Perhaps the biggest reasons Street Fighter IV didn't make the list are the shadows cast by its predecessors. While I personally believe all three deserve spots on the list, it was hard to fight for Street Fighter IV alongside II and III, the former of which is more impactful and the latter of which I think is the pinnacle of the genre. I had to choose my battles carefully when introducing my fighting picks to the rest of the staff, but if I could add any game to our list as it stands, it'd be Street Fighter IV.

Silent Hill: Shattered Memories Imran Khan
Silent Hill: Shattered Memories is a game I distinctly remember making fun of before it ever released, baffled by Konami’s insistence on a Silent Hill remake that differed so greatly from the game it was purported to remake. It all turned out to be a trick, as the released game was a hypothetical reimagining that both accepts what happens in the first Silent Hill title and turns it on its head. Shattered Memories was one of the first games that told a story in a way only video games can, using its own mechanics to subtly guide and be guided by the player rather than aping narrative tropes from movies and TV.

It is fitting that a misleading remake of Silent Hill ended up as the last great Silent Hill game, as its unique take on the psychological horror series represents a definitive end to the more cerebral aspects of the title’s history.

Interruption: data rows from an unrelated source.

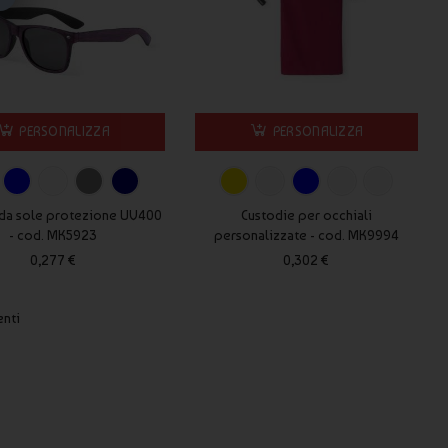
PERSONALIZZA
PERSONALIZZA
 da sole protezione UV400
Custodie per occhiali
- cod. MK5923
personalizzate - cod. MK9994
0,277 €
0,302 €
enti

Odin Sphere: Leifthrasir – Joe Juba

Odin Sphere is a unique action/RPG that originally released in 2007. Despite a gorgeous art style and compelling narrative that chronicled the individual adventures of five playable characters, some technical and interface issues that made the experience tough to fully appreciate. Nearly a decade later, those issues were fixed with Leifthrasir, a game that skirts the line between remaster and remake. Though it still has all of the remarkable visuals and structure that defined the original, developer Vanillaware addressed the problems and rebuilt the combat and leveling systems. The result is a game that feels familiar, but with the added features and conveniences I wanted the first time around.

If Leifthrasir were the version that had come out in 2007, I think this game would have been a lock on our 300 list. However, the distance between the two releases puts Leifthrasir in the strange position; it carries some baggage with it, and 10 years of gaming evolution casts old faults in a new light. They don't keep me from enjoying the game, but maybe neither of Odin Sphere's incarnations clicked enough with the other editors to secure its (rightful) place on our top 300.